Alaska State Troopers on Wednesday identified the person killed as Anchorage resident Joseph Allen.

The two survivors were able to self-rescue but Allen was buried, troopers said. One of the survivors began searching, found Allen and dug him out of the avalanche and started CPR but could not resuscitate him, Adam said.

The Chugach National Forest Avalanche Information Center on Wednesday posted a preliminary report describing the site of the avalanche as John Mountain, at 2,600 feet elevation. The slide, measuring about 150 feet wide and running for 700 vertical feet, had propagated 100 to 200 feet above the skiers at the time it was triggered, according to the preliminary report.

The survivors were taken to a Kenai Peninsula hospital for treatment of injuries described by authorities as serious but not critical. Medics managed to back an ambulance about a mile up a U.S. Forest Service road, Adam said. Alaska Wildlife Troopers brought out the patients via snowmachine. Moose Pass responders and the Forest Service also assisted.

The trio carried avalanche rescue gear including beacons, according to Wendy Wagner, director of the Chugach National Forest Avalanche Information Center.

It's likely that the "very significant wind event" that hammered Southcentral through Tuesday contributed to the instability of the slope that gave way, Wagner said. Forecasters reported gusts of more than 70 mph on the Anchorage Hillside on Monday night.

"That's been hitting most areas in the Kenai Mountains, the western Chugach Mountains," Wagner said Wednesday. "Those winds have been gusting over 80 mph for a couple of days. Yesterday was the second day."

The center's preliminary report said that the slide had failed on a weak layer of snow about 2 feet down in the snowpack at the crown, or top, of the avalanche, and that recent winds had likely loaded snow on the slope in that area — adding stress to that weak layer. The avalanche occurred on a slope with an angle measuring between 30 and 36 degrees.

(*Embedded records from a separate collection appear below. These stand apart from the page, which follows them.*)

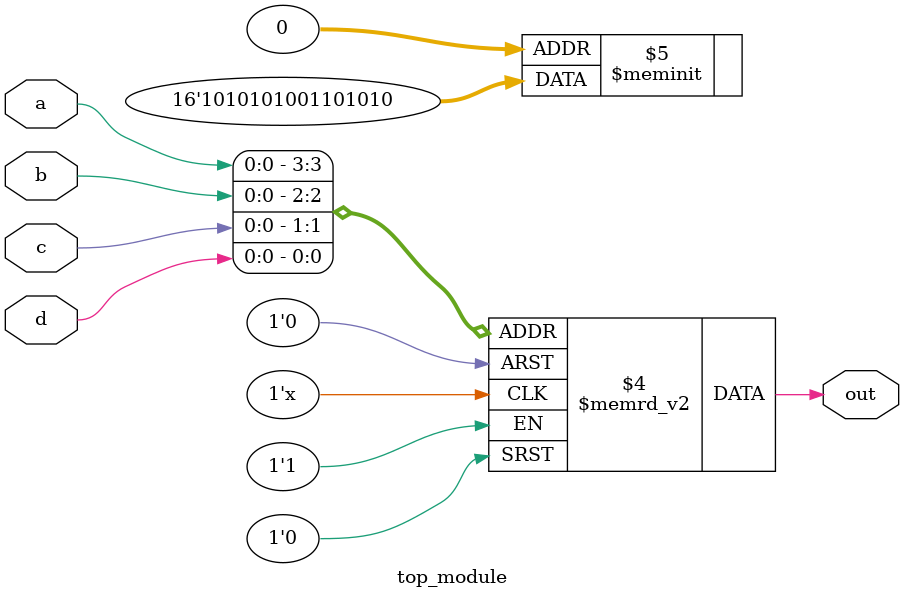
<source format=sv>
module top_module (
	input a, 
	input b,
	input c,
	input d,
	output reg out
);

always @(a or b or c or d)
  begin
    case ({a,b,c,d})
      4'b0000: out = 1'b0;
      4'b0001: out = 1'b1;
      4'b0010: out = 1'b0;
      4'b0011: out = 1'b1;  // Corrected
      4'b0100: out = 1'b0;  // Corrected
      4'b0101: out = 1'b1;
      4'b0110: out = 1'b1;  // Corrected
      4'b0111: out = 1'b0;
      4'b1000: out = 1'b0;
      4'b1001: out = 1'b1;
      4'b1010: out = 1'b0;
      4'b1011: out = 1'b1;
      4'b1100: out = 1'b0;  // Corrected
      4'b1101: out = 1'b1;
      4'b1110: out = 1'b0;
      4'b1111: out = 1'b1;
      default: out = 1'b0;
    endcase
  end
  
endmodule

</source>
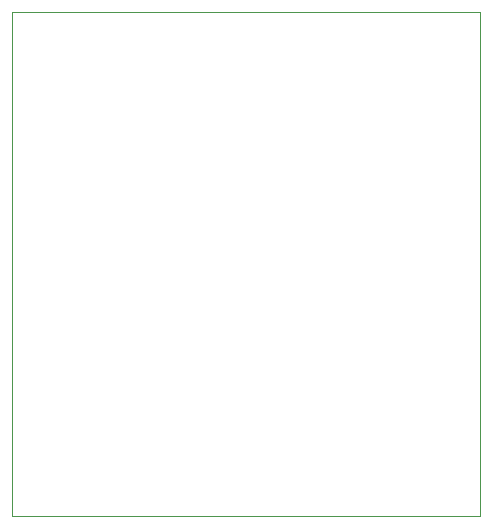
<source format=gbr>
%TF.GenerationSoftware,KiCad,Pcbnew,(5.1.12)-1*%
%TF.CreationDate,2021-12-10T16:35:34+08:00*%
%TF.ProjectId,PDIUSBD12_Module,50444955-5342-4443-9132-5f4d6f64756c,rev?*%
%TF.SameCoordinates,Original*%
%TF.FileFunction,Profile,NP*%
%FSLAX46Y46*%
G04 Gerber Fmt 4.6, Leading zero omitted, Abs format (unit mm)*
G04 Created by KiCad (PCBNEW (5.1.12)-1) date 2021-12-10 16:35:34*
%MOMM*%
%LPD*%
G01*
G04 APERTURE LIST*
%TA.AperFunction,Profile*%
%ADD10C,0.050000*%
%TD*%
G04 APERTURE END LIST*
D10*
X39598600Y42646600D02*
X39624000Y25400D01*
X39598600Y42646600D02*
X0Y42646600D01*
X0Y0D02*
X0Y42646600D01*
X0Y0D02*
X39624000Y25400D01*
M02*

</source>
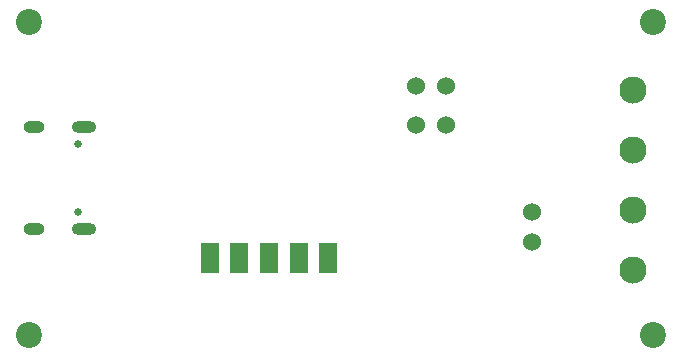
<source format=gbr>
%TF.GenerationSoftware,KiCad,Pcbnew,7.0.0-da2b9df05c~171~ubuntu22.04.1*%
%TF.CreationDate,2023-03-05T16:33:25-08:00*%
%TF.ProjectId,UsbCanAdapter,55736243-616e-4416-9461-707465722e6b,rev?*%
%TF.SameCoordinates,Original*%
%TF.FileFunction,Soldermask,Bot*%
%TF.FilePolarity,Negative*%
%FSLAX46Y46*%
G04 Gerber Fmt 4.6, Leading zero omitted, Abs format (unit mm)*
G04 Created by KiCad (PCBNEW 7.0.0-da2b9df05c~171~ubuntu22.04.1) date 2023-03-05 16:33:25*
%MOMM*%
%LPD*%
G01*
G04 APERTURE LIST*
%ADD10R,1.500000X2.500000*%
%ADD11C,2.200000*%
%ADD12C,1.524000*%
%ADD13O,2.100000X1.000000*%
%ADD14O,1.800000X1.000000*%
%ADD15C,0.650000*%
%ADD16C,2.300000*%
G04 APERTURE END LIST*
D10*
%TO.C,J3*%
X177899999Y-82499999D03*
X180399999Y-82499999D03*
X182899999Y-82499999D03*
X185399999Y-82499999D03*
X187899999Y-82499999D03*
%TD*%
D11*
%TO.C,H4*%
X162600000Y-62500000D03*
%TD*%
%TO.C,H3*%
X162600000Y-89000000D03*
%TD*%
%TO.C,H2*%
X215400000Y-89000000D03*
%TD*%
%TO.C,H1*%
X215400000Y-62500000D03*
%TD*%
D12*
%TO.C,JP3*%
X205130000Y-78660000D03*
X205130000Y-81200000D03*
%TD*%
%TO.C,JP2*%
X195340000Y-68000000D03*
X197880000Y-68000000D03*
%TD*%
%TO.C,JP1*%
X195330000Y-71240000D03*
X197870000Y-71240000D03*
%TD*%
D13*
%TO.C,J2*%
X167214999Y-71439999D03*
D14*
X163034999Y-80079999D03*
D13*
X167214999Y-80079999D03*
D14*
X163034999Y-71439999D03*
D15*
X166715000Y-72870000D03*
X166715000Y-78650000D03*
%TD*%
D16*
%TO.C,J1*%
X213750000Y-68280000D03*
X213750000Y-73360000D03*
X213750000Y-78440000D03*
X213750000Y-83520000D03*
%TD*%
M02*

</source>
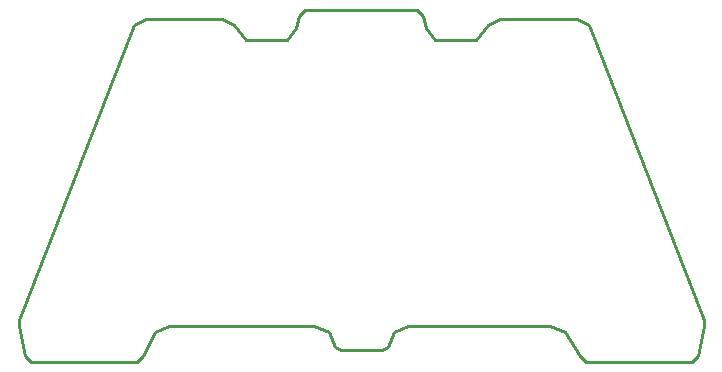
<source format=gbr>
G04 EAGLE Gerber X2 export*
G04 #@! %TF.Part,Single*
G04 #@! %TF.FileFunction,Profile,NP*
G04 #@! %TF.FilePolarity,Positive*
G04 #@! %TF.GenerationSoftware,Autodesk,EAGLE,8.6.0*
G04 #@! %TF.CreationDate,2018-03-08T02:15:54Z*
G75*
%MOMM*%
%FSLAX34Y34*%
%LPD*%
%AMOC8*
5,1,8,0,0,1.08239X$1,22.5*%
G01*
%ADD10C,0.254000*%


D10*
X180000Y320000D02*
X185000Y295000D01*
X190000Y290000D01*
X280000Y290000D01*
X285000Y295000D01*
X295000Y315000D01*
X307500Y320000D01*
X430000Y320000D01*
X442500Y315000D01*
X447500Y302500D01*
X452500Y300000D01*
X487500Y300000D01*
X492500Y302500D01*
X497500Y315000D01*
X510000Y320000D01*
X630000Y320000D01*
X642500Y315000D01*
X655000Y295000D01*
X660000Y290000D01*
X750000Y290000D01*
X755000Y295000D01*
X760000Y320000D01*
X760000Y325000D01*
X662500Y575000D01*
X652500Y580000D01*
X587500Y580000D01*
X577500Y575000D01*
X567500Y562500D01*
X532500Y562500D01*
X525000Y572500D01*
X522500Y582500D01*
X517500Y587500D01*
X422500Y587500D01*
X417500Y582500D01*
X415000Y572500D01*
X407500Y562500D01*
X372500Y562500D01*
X362500Y575000D01*
X352500Y580000D01*
X287500Y580000D01*
X277500Y575000D01*
X180000Y325000D01*
X180000Y320000D01*
M02*

</source>
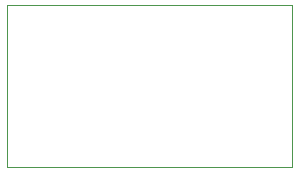
<source format=gbr>
%TF.GenerationSoftware,KiCad,Pcbnew,(5.1.9)-1*%
%TF.CreationDate,2021-04-13T21:36:38+02:00*%
%TF.ProjectId,PS-DC-3V3-2A,50532d44-432d-4335-9633-2d32412e6b69,V1.0*%
%TF.SameCoordinates,Original*%
%TF.FileFunction,Profile,NP*%
%FSLAX46Y46*%
G04 Gerber Fmt 4.6, Leading zero omitted, Abs format (unit mm)*
G04 Created by KiCad (PCBNEW (5.1.9)-1) date 2021-04-13 21:36:38*
%MOMM*%
%LPD*%
G01*
G04 APERTURE LIST*
%TA.AperFunction,Profile*%
%ADD10C,0.050000*%
%TD*%
G04 APERTURE END LIST*
D10*
X135890000Y-93980000D02*
X160020000Y-93980000D01*
X135890000Y-107696000D02*
X135890000Y-93980000D01*
X160020000Y-107696000D02*
X135890000Y-107696000D01*
X160020000Y-93980000D02*
X160020000Y-107696000D01*
M02*

</source>
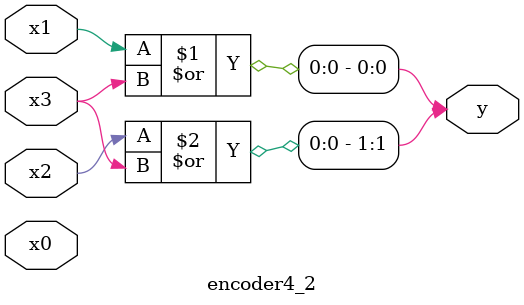
<source format=v>
`timescale 1ns / 1ps
module encoder4_2 ( x0 ,x1 ,x2 ,x3 ,y );

input x0,x1,x2,x3;
output [1:0]y ;

assign y[0] = x1 | x3;
assign y[1] = x2 | x3;

endmodule

</source>
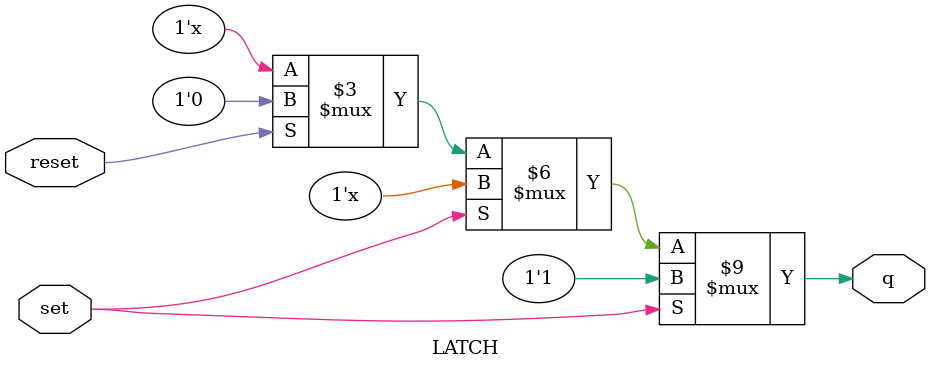
<source format=v>
`timescale 1ns / 1ps
module LATCH(
	input reset,
	input set,
	output reg q
    );

	always@(set, reset)begin
	if (set) q = 1;
	else if (reset) q = 0;
	end

endmodule
</source>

Wind tends to lead to unstable snow conditions by adding a new layer of snow that's not bonded to the existing layers below or by adding extra weight on top of snowpack that could trigger avalanches in existing weak layers below.

The avalanche center said it planned to issue a full report on Tuesday's avalanche by the end of next week.

Eight people, including Allen, have died in avalanches this season around the United States, according to the Colorado Avalanche Information Center. A German man on a heli-ski trip died after triggering an avalanche on a run near Lake George in the Knik Glacier area earlier this month.

The Chugach National Forest Avalanche Information Center was reporting "considerable" avalanche danger Wednesday at all elevations in the popular Turnagain Pass recreation area more than 20 miles north of the avalanche scene. Forecasters recommended staying "well away" from steeper slopes.

The center also warned of dangerous conditions due to continued high winds and higher temperatures around Chugach State Park.

An observer in the Moose Pass area described natural avalanches on wind-loaded slopes.

In Seward, local officials reported numerous avalanches across Lowell Point Road just south of the city. Public works crews were working to clear snow flowing across the road in places Wednesday afternoon, according to a public notice that urged anyone driving the road to travel before 11 p.m.